It may be bearable, if amusing, that Prime Minister Justin Trudeau has been playing Mr. Dressup on his Indian tour, he and the missus and the young ’uns donning more authentic garb than you could find in the average Indian’s tickle trunk.
What is not is that one of the vast number of MPs travelling with the PM invited a convicted terrorist to a dinner/reception this week at the official residence of the Canadian High Commissioner, apologized for his lousy judgement and that appears to be that.
The convicted terrorist is Jaspal Atwal, who on Feb. 27, 1987 was convicted with three other men by a British Columbia jury of the attempted assassination of a visiting Indian politician.
They were members of the International Sikh Youth Federation, a now-banned organization that advocated for a separate Sikh homeland called Khalistan.
The target was Malkiat Singh Sidhu, then a member of the Punjab cabinet, and he had come to Canada and a remote part of Vancouver Island with his wife for the wedding of their nephew in May of 1986.
Atwal and the other three met up and on May 25, cut off Sidhu’s car, with one of the four (Atwal later told the parole board he had been the actual shooter) firing five or six shots into Sidhu’s car, striking him twice and nearly killing him.
As the late B.C. Supreme Court Justice Howard Callaghan said flatly, in sentencing each of the four to 20 years, “This was an act of terrorism,” a politically motivated act of violence against a man none of them knew.
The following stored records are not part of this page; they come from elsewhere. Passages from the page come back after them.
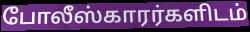
போலீஸ்காரர்களிடம்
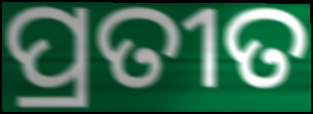
ପ୍ରତୀତ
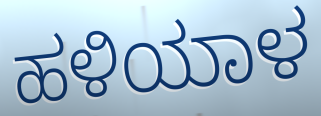
ಹಳಿಯಾಳ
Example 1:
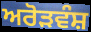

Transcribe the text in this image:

ਅਰੋੜਵੰਸ਼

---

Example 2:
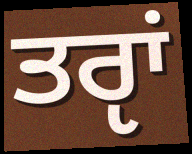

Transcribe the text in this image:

ਤਰੵਾਂ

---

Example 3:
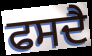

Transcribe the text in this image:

ਫਸਦੈ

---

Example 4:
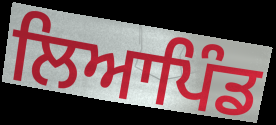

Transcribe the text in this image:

Worthy of note is that Callaghan also said none of the four had expressed remorse, and only one — not Jaspal Atwal — had even bothered to renounce violence.
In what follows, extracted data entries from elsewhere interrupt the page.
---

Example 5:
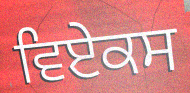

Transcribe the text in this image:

ਵਿਏਕਸ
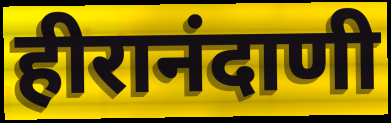
हीरानंदाणी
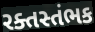
રક્તસ્તંભક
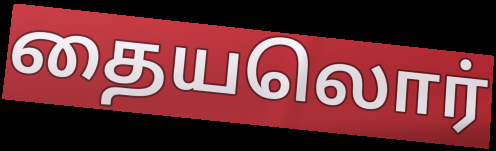
தையலொர்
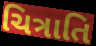
ચિત્રાતિ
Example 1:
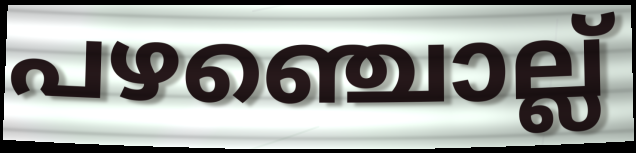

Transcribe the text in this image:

പഴഞ്ചൊല്ല്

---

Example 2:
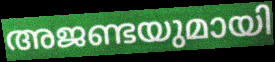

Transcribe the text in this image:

അജണ്ടയുമായി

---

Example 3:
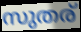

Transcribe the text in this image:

സുതര്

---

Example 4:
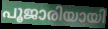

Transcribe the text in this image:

പൂജാരിയായി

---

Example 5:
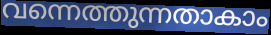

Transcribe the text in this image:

വന്നെത്തുന്നതാകാം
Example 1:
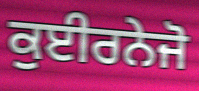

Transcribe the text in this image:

ਕੁਈਰਨੇਜੋ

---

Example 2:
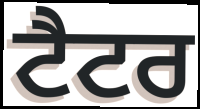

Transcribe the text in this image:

ਟੈਟਰ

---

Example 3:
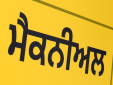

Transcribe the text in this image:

ਮੈਕਨੀਅਲ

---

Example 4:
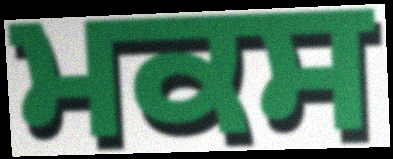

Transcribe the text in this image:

ਮਕਸ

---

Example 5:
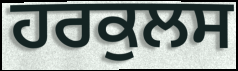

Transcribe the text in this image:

ਹਰਕੁਲਸ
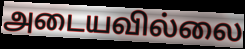
அடையவில்லை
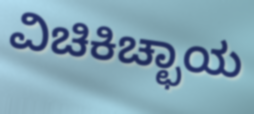
ವಿಚಿಕಿಚ್ಛಾಯ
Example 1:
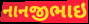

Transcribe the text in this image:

નાનજીભાઇ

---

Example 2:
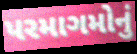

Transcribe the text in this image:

પરમાગમોનું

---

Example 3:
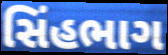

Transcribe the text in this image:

સિંહભાગ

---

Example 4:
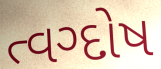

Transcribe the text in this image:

ત્વગ્દોષ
Three years later, in 1990, the B.C. Court of Appeal upheld the sentences.
This being Canada, however, Atwal served nothing like two decades behind bars.
As he testified, this in a civil trial in 2010 when he was deemed a conspirator in a sophisticated car theft and fraud ring, he was in fact paroled in 1992, having served a whopping five years.
(His parole was briefly revoked, Atwal told that civil trial, after what he testified was an incident, the nature of which isn’t clear in the judgment, whereupon he did another cruel five months in 2002.)
Worth noting is that Atwal was 30 at the time of the attempted murder; his was hardly the act of a foolish and impetuous youth, though he has in recent years suggested as much.
Neither was it, as his role in the car theft-fraud case, showed, the single mistake (a big one, but still) of an otherwise decent and law-abiding citizen.
Yet Atwal has a long connection to the federal Liberal party in B.C.
In 2012, as the Vancouver Sun’s tremendous and courageous terrorism reporter Kim Bolan discovered, there was a controversy after he was invited to the budget speech of then premier Christy Clark.
Clark later said she didn’t know him and wouldn’t have recognized his name on the list.
But as Bolan confirmed, at that very time, Atwal was a member-at-large on the executive of the federal Liberals’ Fleetwood Surrey-Port Kells riding association.
Executives with the party confirmed that he’d held the position for at least a year and no one, Bolan reported, “seemed particularly concerned” about it.
When Bolan called Atwal to ask about it, he hung up on her but not before delivering an F bomb.
On his own Facebook page, Atwal has posted an earlier picture of himself with Trudeau and an unidentified man in a turban. It was, at least for a time, his Facebook “cover” photograph.
Sikh terrorism, as Canadians ought to know well, is nothing to take lightly
And social media reveal similar pictures of him posing with at least two of Trudeau’s predecessors, former Liberal leaders Bob Rae and Michael Ignatieff.
What one can take from all this is that the federal Liberals have a high tolerance level for convicted terrorists who are also Sikhs and who are connected to that powerful community, particularly powerful in B.C.
In other words, to borrow from the book of Matthew, the PM’s motto is, “For where two or three gather in my name, there am I with them.”
But Sikh terrorism, as Canadians ought to know well, is nothing to take lightly.
The worst act of mass murder in this country, the bombing of Air India Flight 182 in 1985, which killed all 329 people aboard, happened because Sikh extremists in B.C. planted a bomb in a suitcase.
As for MP Randeep Sarai, the man who invited Atwal to dinner at the High Commission, he has apologized and Atwal’s invitation was rescinded — but not before he’d managed to attend a reception in Mumbai earlier in the week, where he posed for pictures with, among others, Sophie Gregoire Trudeau.
“I alone facilitated his (Atwal’s) request to attend this important event,” Sarai said. “I should have exercised better judgment, and I take full responsibility for my actions.”
Yet there he was, in 2015, posing for a picture with Atwal in a social media post from the company, Media Waves, where Atwal works.
Presumably, then, Sarai knew him.
And in any case, the responsibility is not his alone.
Does the High Commission not screen or vet those it invites to dinner? Do the security folks attached to the office not do it? Does no one in the Prime Minister’s Office do it?